Dataset items
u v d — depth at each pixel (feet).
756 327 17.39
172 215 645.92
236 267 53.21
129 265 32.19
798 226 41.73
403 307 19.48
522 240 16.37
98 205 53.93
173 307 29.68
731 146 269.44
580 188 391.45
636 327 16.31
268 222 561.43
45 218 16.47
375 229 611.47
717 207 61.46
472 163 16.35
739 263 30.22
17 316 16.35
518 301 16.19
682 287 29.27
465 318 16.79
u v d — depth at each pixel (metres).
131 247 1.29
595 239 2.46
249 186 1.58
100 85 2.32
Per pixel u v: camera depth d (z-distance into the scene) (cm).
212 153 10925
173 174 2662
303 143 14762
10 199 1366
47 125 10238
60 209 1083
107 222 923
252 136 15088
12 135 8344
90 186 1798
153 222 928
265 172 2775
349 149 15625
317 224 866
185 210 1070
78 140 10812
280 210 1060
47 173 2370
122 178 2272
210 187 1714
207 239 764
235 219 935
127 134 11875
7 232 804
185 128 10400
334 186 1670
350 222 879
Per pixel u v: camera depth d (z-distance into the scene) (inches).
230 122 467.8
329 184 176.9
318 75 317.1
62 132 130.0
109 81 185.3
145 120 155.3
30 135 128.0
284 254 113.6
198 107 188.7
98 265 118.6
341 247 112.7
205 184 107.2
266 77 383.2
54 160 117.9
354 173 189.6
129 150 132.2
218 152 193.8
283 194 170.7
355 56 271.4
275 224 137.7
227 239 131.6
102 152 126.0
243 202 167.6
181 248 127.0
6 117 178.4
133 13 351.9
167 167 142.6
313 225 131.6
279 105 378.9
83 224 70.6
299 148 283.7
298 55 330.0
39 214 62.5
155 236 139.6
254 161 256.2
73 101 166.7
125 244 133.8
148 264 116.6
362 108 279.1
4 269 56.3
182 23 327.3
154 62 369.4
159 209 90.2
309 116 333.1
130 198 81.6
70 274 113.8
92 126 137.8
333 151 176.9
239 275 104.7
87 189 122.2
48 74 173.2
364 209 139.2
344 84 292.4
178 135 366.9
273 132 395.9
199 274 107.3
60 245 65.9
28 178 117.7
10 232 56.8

**TASK DIRECTIONS:**
Above are the entries; copy out every line among them that contains the word "depth".

**EXPECTED ANSWER:**
u v d — depth at each pixel (feet).
u v d — depth at each pixel (metres).
Per pixel u v: camera depth d (z-distance into the scene) (cm).
Per pixel u v: camera depth d (z-distance into the scene) (inches).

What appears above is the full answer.